Grand New Party is no feckless dream for working families. To the contrary, it puts forward the kind of coherent, well-targeted policy vision that may be the last best hope for millions of American households left behind by the global economy. Yet the ultimate test of any such vision is the political test. Do the leaders who are entrusted with the vision have the will and understanding to carry it out? Judging by the 2008 Republican presidential campaign, Grand New Party fails the political test. Instead of responding to the new working-class anxiety, the GOP has set a lemming-like course of doubling down on failed ideas and corrupt politics for no other reason, it seems, than not knowing any better or simply being happy with how Washington has worked for them in the recent past. They are even selling religion short, nominating their version of a Howard Dean secularist for the presidency, leaving thousands of evangelicals, particularly young evangelicals, standing by for something better or quietly preparing to switch sides.

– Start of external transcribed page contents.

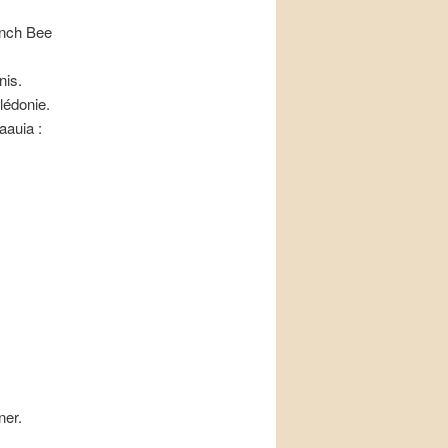
rench Bee
nis.
lédonie.
aauia :
ner.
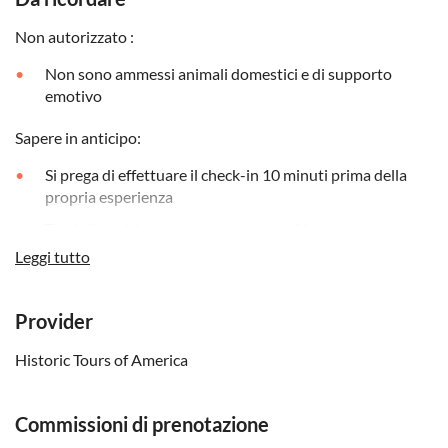
Non autorizzato :
Non sono ammessi animali domestici e di supporto
emotivo
Sapere in anticipo:
Si prega di effettuare il check-in 10 minuti prima della
propria esperienza
Tutti gli ospiti devono avere almeno 21 anni per
partecipare
Leggi tutto
La sede è accessibile alle persone su sedia a rotelle
Sono ammessi animali di servizio
Provider
Ricordati di portare:
Historic Tours of America
È necessario presentare un documento d'identità con
foto
Commissioni di prenotazione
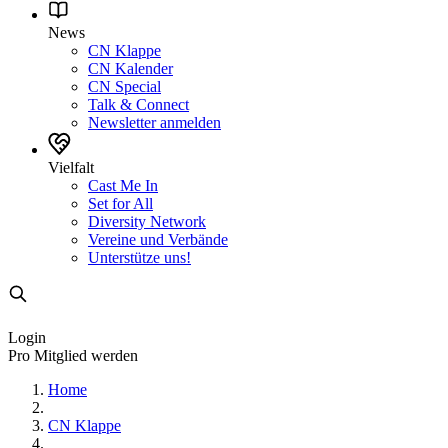
News
CN Klappe
CN Kalender
CN Special
Talk & Connect
Newsletter anmelden
Vielfalt
Cast Me In
Set for All
Diversity Network
Vereine und Verbände
Unterstütze uns!
Login
Pro Mitglied werden
Home
CN Klappe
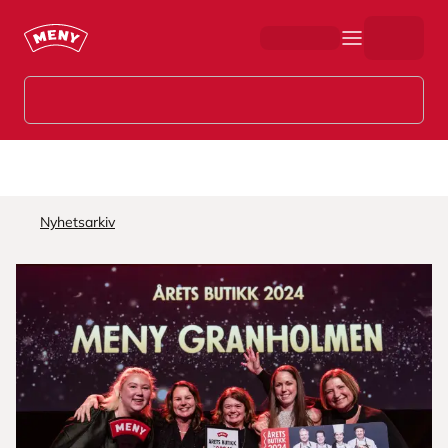
Hopp til hovedinnhold
Nyhetsarkiv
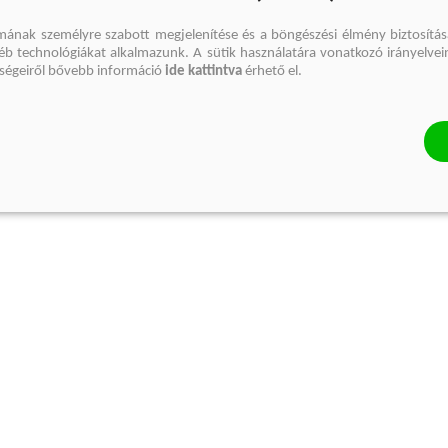
mának személyre szabott megjelenítése és a böngészési élmény biztosítás
gyéb technológiákat alkalmazunk. A sütik használatára vonatkozó irányelvei
őségeiről bővebb információ
ide kattintva
érhető el.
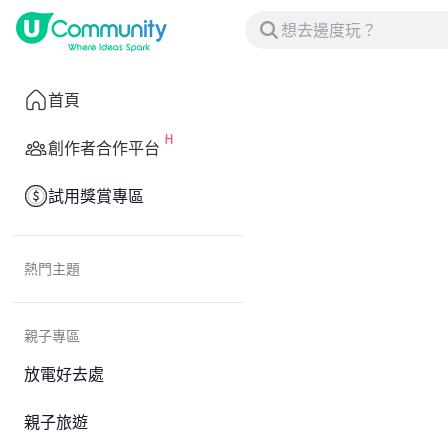
首頁
創作者合作平台
試用獎賞專區
熱門主題
親子專區
放電好去處
親子旅遊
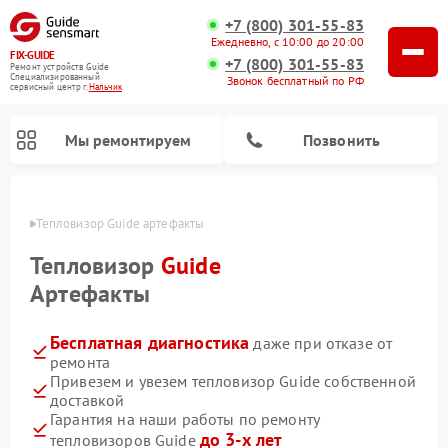
+7 (800) 301-55-83
Ежедневно, с 10:00 до 20:00
FIX-GUIDE
+7 (800) 301-55-83
Ремонт устройств Guide
Специализированный
Звонок бесплатный по РФ
cервисный центр г.
Нальчик
Мы ремонтируем
Позвонить
ьчике
Тепловизор Guide артефакты
Ремонт тепловизионных прицелов Guide
Ремонт цифровых монокуляров Guide
Тепловизор
Guide
Артефакты
Бесплатная диагностика
даже при отказе от
ремонта
Привезем и увезем тепловизор Guide собственной
доставкой
Гарантия на наши работы по ремонту
до 3-х лет
тепловизоров Guide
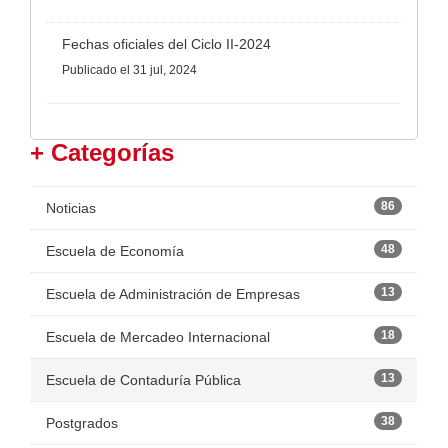
Fechas oficiales del Ciclo II-2024
Publicado
el 31 jul, 2024
+ Categorías
86
Noticias
48
Escuela de Economía
13
Escuela de Administración de Empresas
18
Escuela de Mercadeo Internacional
13
Escuela de Contaduría Pública
38
Postgrados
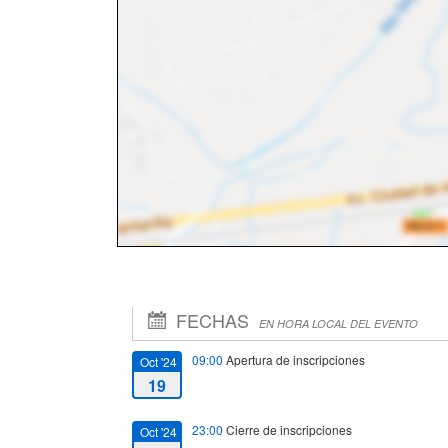
FECHAS
EN HORA LOCAL DEL EVENTO
09:00
Apertura de inscripciones
Oct '24
19
23:00
Cierre de inscripciones
Oct '24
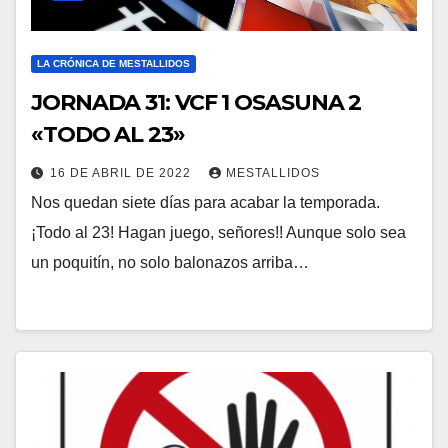
LA CRÓNICA DE MESTALLIDOS
JORNADA 31: VCF 1 OSASUNA 2
«TODO AL 23»
16 DE ABRIL DE 2022
MESTALLIDOS
Nos quedan siete días para acabar la temporada.
¡Todo al 23! Hagan juego, señores!! Aunque solo sea
un poquitín, no solo balonazos arriba…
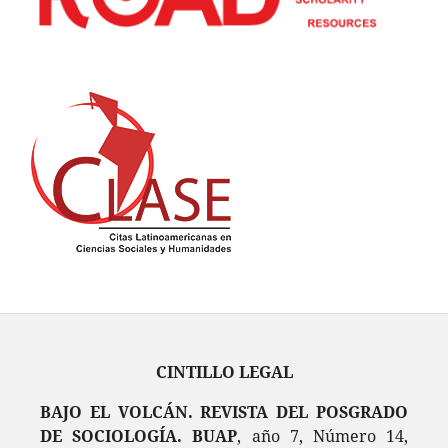
CINTILLO LEGAL
BAJO EL VOLCÁN. REVISTA DEL POSGRADO
DE SOCIOLOGÍA. BUAP
, año 7, Número 14,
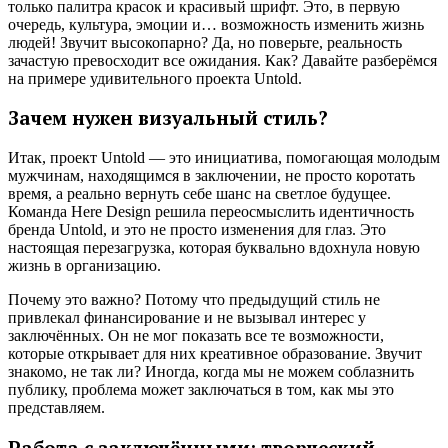
только палитра красок и красивый шрифт. Это, в первую
очередь, культура, эмоции и… возможность изменить жизнь
людей! Звучит высокопарно? Да, но поверьте, реальность
зачастую превосходит все ожидания. Как? Давайте разберёмся
на примере удивительного проекта Untold.
Зачем нужен визуальный стиль?
Итак, проект Untold — это инициатива, помогающая молодым
мужчинам, находящимся в заключении, не просто коротать
время, а реально вернуть себе шанс на светлое будущее.
Команда Here Design решила переосмыслить идентичность
бренда Untold, и это не просто изменения для глаз. Это
настоящая перезагрузка, которая буквально вдохнула новую
жизнь в организацию.
Почему это важно? Потому что предыдущий стиль не
привлекал финансирование и не вызывал интерес у
заключённых. Он не мог показать все те возможности,
которые открывает для них креативное образование. Звучит
знакомо, не так ли? Иногда, когда мы не можем соблазнить
публику, проблема может заключаться в том, как мы это
представляем.
Работа с заключёнными: творческий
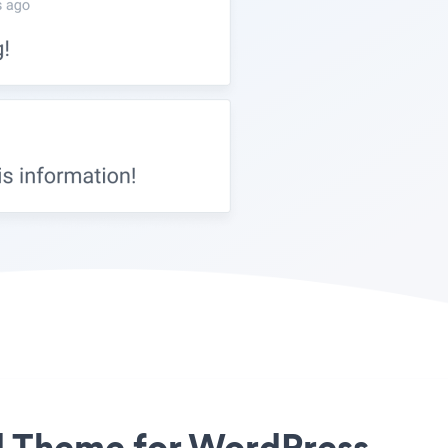
od Theme for WordPress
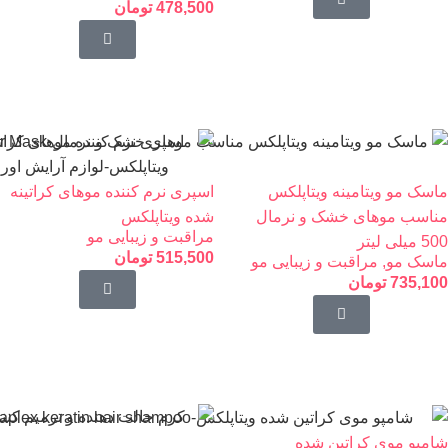
478,500
تومان
ماسک مو ویتامینه ویتاپلکس
اسپری نرم کننده موهای کراتینه
مناسب موهای خشک و نرمال
شده ویتاپلکس
مراقبت و زیبایی مو
500 میلی لیتر
515,500
تومان
ماسک مو
,
مراقبت و زیبایی مو
735,100
تومان
شامپو موی کراتین شده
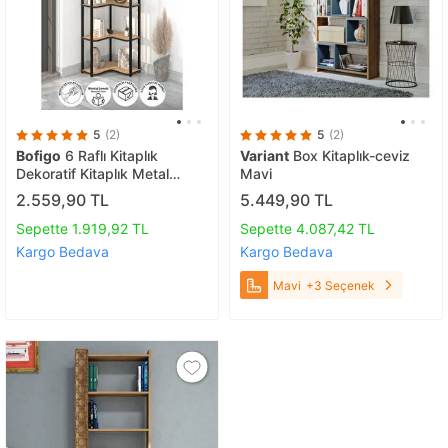
5
(2)
5
(2)
Bofigo
6 Raflı Kitaplık
Variant
Box Kitaplık-ceviz
Dekoratif Kitaplık Metal
Mavi
Kitaplık Ofis Kitaplığı
2.559,90 TL
5.449,90 TL
Aksesuar Rafı Sardes Safir
Meşe
Sepette 1.919,92 TL
Sepette 4.087,42 TL
Kargo Bedava
Kargo Bedava
Mavi
+3 Seçenek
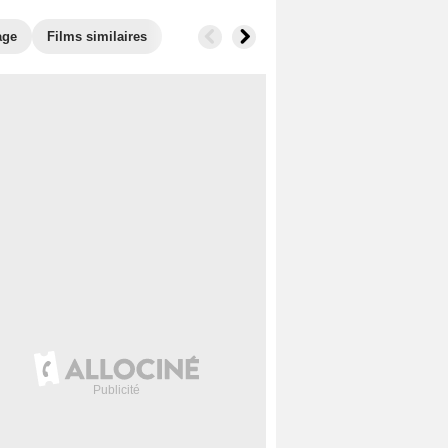
age
Films similaires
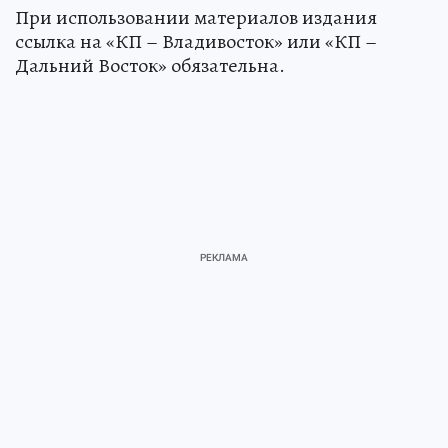
При использовании материалов издания
ссылка на «КП – Владивосток» или «КП –
Дальний Восток» обязательна.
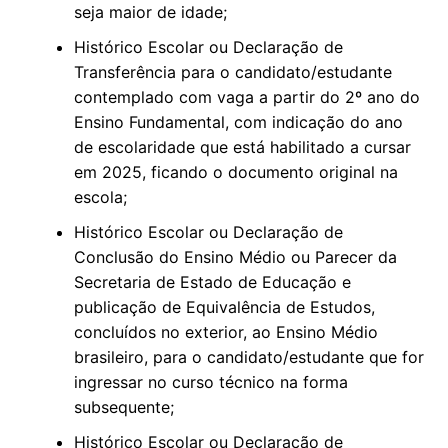
seja maior de idade;
Histórico Escolar ou Declaração de
Transferência para o candidato/estudante
contemplado com vaga a partir do 2º ano do
Ensino Fundamental, com indicação do ano
de escolaridade que está habilitado a cursar
em 2025, ficando o documento original na
escola;
Histórico Escolar ou Declaração de
Conclusão do Ensino Médio ou Parecer da
Secretaria de Estado de Educação e
publicação de Equivalência de Estudos,
concluídos no exterior, ao Ensino Médio
brasileiro, para o candidato/estudante que for
ingressar no curso técnico na forma
subsequente;
Histórico Escolar ou Declaração de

It is a common mistake to read the Reagan Revolution as something new in American politics. But its ideas and policies of monied freedom and government retreat were not new at all. Calvin Coolidge’s portrait in the White House Cabinet Room, circa 1981, was perfectly on the mark, not a faint echo of new academic heroes like Friedman and Hayek. The real change occurred, of course, in the Democratic Party, whose radicalization in the 1960s eroded its working class support, leaving the large and rich terrain of cultural conservatism completely unguarded against invasion from the economic right. But as Grand New Party correctly argues, the Republican Party cannot make good on its working class promises by culture alone. That they believe it can at all is really the wonder of this otherwise convincing book—a twenty-first century equivalent of Franklin Roosevelt’s hard-won fight for “protection of the family and the home.”